Extract every line of text from the data below and reproduce each one verbatim, in its original order and with its original line breaks.

<<<<

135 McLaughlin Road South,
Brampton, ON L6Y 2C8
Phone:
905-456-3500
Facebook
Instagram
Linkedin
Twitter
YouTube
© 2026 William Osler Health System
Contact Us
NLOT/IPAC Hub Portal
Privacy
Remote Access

>>>>

- _TASK SOLUTION_
135 McLaughlin Road South,
Brampton, ON L6Y 2C8
Phone:
905-456-3500
Facebook
Instagram
Linkedin
Twitter
YouTube
© 2026 William Osler Health System
Contact Us
NLOT/IPAC Hub Portal
Privacy
Remote Access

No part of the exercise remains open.